Justify won’t get the chance to race into his physical prime. Instead, we must settle for horse racing’s version of a firework, materializing into something brilliant with rarely-matched flair and disappearing just as quickly as it arrived. Would racing have benefited from Justify running a few more times? Of course, but this is a horse that had nothing left to prove. “Undefeated Triple Crown winner” is as powerful a resume as an equine specimen can possess, and in a year where, to be blunt, the handicap division leaves much to be desired, there is no dirt horse Justify could’ve conceivably run against and beaten that would have enhanced his legacy.

As a voter for both Eclipse Awards and racing’s Hall of Fame, I can unequivocally say these three things.

1) Justify is Champion 3-Year-Old Male.
2) Justify is the Horse of the Year.
3) Justify is a first-ballot Hall of Famer.

With all due respect to the likes of Accelerate, Monomoy Girl, and others, “undefeated Triple Crown winner” is not a resume any other thoroughbred can top. Some may have a problem with him never facing older horses. I don’t.

This is where, unfortunately, my column takes a pretty sharp turn. If you’ve followed me on Twitter, you know that there have been a few instances where I’ve denounced the culture horse racing “fans” have created on social media. I put the word fans in quotation marks there because, in my opinion, if you’re not actively working to make the game better or more enjoyable for those who may see your content, you’re doing nothing productive, and you’re not a true fan.

At its peak, social media is a godsend. It’s a way to communicate with friends and loved ones, as well as a way to stay updated with regard to breaking news. I’ve made my career as a digital media professional for several different outlets, and I can attest to a number of times where the things social media allowed my employer(s) and I to do made for some pretty cool stuff. That’s one of the reasons I’m proud and privileged to do what I do for a living. At its nadir, though, Twitter is a cesspool where people with vile opinions and no regard for doing the right thing are given megaphones and an outlet for their rage.

Before I go further, two caveats: First of all, things that are openly satirical are usually okay. If it’s clear it’s parody, and if the stuff that’s being produced is all in good fun, it makes things more entertaining for everyone involved. If the subject can take a joke (and most people in racing are shockingly good-humored, or just don’t care about this stuff), that’s even better.

Secondly, I make an exception for people who make attempts to be critical in a constructive fashion. I have discussions about ticket structure all the time with a few handicappers I genuinely like and respect, and the exchange of differing viewpoints is all part of civilized debate, which is vital for any high-functioning society (and something that is becoming more and more rare of late!). I may disagree with someone’s thoughts on wagering theory. Someone may not think my ticket structure is sound. Both are perfectly okay, because there’s always an underlying element of respect in what’s being said.

No, my issues are with people who fit one or more of the following criteria.

– Think they know everything.
– Use the platform to say things to/about people that they would NEVER have the guts to say in person.
– Maintain a constant state of disrespect for those who interact with their content.

Needless to say, when Justify retired, many “fans” quickly checked one or more of these three boxes. A lot of people quickly determined that they knew more than Justify’s owners, trainers, or prospective breeders, while some others had incredibly strong views on his legacy and openly fought those who disagreed. There was at least one person who used this “opportunity” to bring up the incidents that occurred in Bob Baffert’s barn during the last days of Hollywood Park, when a number of his horses passed away under murky circumstances (Baffert was cleared of wrongdoing following a lengthy investigation, and you can read the report here).

Source data

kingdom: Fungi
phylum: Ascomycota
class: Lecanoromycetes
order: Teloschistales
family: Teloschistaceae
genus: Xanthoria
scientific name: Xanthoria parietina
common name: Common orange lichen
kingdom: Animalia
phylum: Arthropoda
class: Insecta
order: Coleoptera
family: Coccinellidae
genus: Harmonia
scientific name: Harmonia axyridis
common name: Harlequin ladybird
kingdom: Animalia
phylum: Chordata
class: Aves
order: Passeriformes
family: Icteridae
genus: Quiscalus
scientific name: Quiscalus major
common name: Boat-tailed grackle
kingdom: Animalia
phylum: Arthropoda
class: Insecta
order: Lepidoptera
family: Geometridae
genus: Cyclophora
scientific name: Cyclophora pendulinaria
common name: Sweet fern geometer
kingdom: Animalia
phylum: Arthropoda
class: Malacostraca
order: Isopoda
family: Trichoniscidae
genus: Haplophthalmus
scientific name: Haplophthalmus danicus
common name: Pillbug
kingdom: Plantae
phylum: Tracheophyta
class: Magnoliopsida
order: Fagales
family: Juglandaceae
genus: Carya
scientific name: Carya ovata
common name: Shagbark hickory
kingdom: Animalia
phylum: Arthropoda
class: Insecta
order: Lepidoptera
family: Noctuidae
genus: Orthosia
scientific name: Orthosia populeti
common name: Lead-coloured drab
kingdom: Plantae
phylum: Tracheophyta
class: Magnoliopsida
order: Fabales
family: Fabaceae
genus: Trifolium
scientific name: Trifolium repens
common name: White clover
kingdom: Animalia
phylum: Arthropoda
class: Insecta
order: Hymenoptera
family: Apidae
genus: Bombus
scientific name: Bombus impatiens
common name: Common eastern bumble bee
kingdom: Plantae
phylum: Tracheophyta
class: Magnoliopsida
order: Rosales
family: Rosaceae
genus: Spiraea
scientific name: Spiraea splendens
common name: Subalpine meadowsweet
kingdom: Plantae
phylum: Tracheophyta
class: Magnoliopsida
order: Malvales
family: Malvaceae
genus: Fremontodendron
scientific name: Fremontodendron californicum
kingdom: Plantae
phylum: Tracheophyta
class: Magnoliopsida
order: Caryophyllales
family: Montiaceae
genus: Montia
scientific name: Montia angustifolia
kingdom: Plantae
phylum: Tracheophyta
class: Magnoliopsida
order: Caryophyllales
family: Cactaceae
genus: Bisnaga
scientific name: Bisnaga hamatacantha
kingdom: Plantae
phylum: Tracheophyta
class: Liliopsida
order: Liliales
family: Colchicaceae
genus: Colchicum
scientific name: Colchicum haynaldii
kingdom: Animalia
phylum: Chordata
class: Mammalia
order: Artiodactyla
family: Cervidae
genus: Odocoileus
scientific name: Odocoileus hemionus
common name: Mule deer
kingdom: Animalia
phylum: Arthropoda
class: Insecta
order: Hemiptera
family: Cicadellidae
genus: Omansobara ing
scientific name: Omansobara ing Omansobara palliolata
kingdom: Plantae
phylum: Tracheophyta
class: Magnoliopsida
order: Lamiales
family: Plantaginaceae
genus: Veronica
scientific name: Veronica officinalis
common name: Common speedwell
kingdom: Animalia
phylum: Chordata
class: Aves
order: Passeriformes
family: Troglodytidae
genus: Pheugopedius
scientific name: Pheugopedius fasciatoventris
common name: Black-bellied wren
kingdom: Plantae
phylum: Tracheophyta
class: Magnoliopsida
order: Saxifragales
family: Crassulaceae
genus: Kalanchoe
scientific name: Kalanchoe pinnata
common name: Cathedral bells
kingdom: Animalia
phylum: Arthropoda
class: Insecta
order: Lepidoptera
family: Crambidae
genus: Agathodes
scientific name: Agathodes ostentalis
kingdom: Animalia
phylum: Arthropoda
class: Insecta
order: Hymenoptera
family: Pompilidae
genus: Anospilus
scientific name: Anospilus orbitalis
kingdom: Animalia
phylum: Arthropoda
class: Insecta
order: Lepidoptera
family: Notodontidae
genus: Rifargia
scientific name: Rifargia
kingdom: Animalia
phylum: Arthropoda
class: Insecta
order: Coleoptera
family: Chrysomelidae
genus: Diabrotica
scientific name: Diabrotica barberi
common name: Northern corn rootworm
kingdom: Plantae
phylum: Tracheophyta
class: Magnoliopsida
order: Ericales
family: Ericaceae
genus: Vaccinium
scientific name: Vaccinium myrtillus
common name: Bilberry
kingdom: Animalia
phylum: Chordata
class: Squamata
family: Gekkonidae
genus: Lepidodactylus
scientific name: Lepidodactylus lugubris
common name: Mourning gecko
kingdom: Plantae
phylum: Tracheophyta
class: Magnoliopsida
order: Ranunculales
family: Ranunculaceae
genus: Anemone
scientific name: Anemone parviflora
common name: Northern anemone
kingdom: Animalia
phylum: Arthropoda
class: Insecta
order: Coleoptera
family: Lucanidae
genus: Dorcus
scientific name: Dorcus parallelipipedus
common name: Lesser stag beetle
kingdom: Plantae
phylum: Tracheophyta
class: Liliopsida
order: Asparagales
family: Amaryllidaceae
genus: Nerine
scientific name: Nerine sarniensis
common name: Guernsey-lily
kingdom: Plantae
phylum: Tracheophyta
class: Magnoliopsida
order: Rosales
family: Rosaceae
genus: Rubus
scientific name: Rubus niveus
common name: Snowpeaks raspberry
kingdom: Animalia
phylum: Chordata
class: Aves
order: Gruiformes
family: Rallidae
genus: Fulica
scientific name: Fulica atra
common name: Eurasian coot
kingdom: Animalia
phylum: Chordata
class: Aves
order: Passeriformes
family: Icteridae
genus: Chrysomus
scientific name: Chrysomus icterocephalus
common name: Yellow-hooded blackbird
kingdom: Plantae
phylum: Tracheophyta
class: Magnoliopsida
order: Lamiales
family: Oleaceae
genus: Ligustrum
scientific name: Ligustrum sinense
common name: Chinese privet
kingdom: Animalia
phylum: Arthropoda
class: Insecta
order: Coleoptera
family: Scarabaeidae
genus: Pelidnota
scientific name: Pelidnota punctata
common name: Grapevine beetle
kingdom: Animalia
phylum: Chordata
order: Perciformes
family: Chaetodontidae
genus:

▸ **WRITTEN TASK 1**
In the Justify column, rewrite everything from "Before I go" down to "that’s even better.", putting "tongue-in-cheek" in place of "satirical".
▸ **WRITTEN TASK 2**
Answer these from the Justify column:
(a) What title in the 3-year-old division does the writer say Justify should get?
(b) Which racetrack is named in connection with the incidents in Bob Baffert's barn?
(c) Which social media platform does the writer name?
▸ **WRITTEN TASK 3**
List every horse named in the Justify column.
You won't need the items for anything here.

▸ **COMPLETE OUTPUT 1**
Before I go further, two caveats: First of all, things that are openly tongue-in-cheek are usually okay. If it’s clear it’s parody, and if the stuff that’s being produced is all in good fun, it makes things more entertaining for everyone involved. If the subject can take a joke (and most people in racing are shockingly good-humored, or just don’t care about this stuff), that’s even better.

▸ **COMPLETE OUTPUT 2**
(a) Champion 3-Year-Old Male
(b) Hollywood Park
(c) Twitter

▸ **COMPLETE OUTPUT 3**
Justify
Accelerate
Monomoy Girl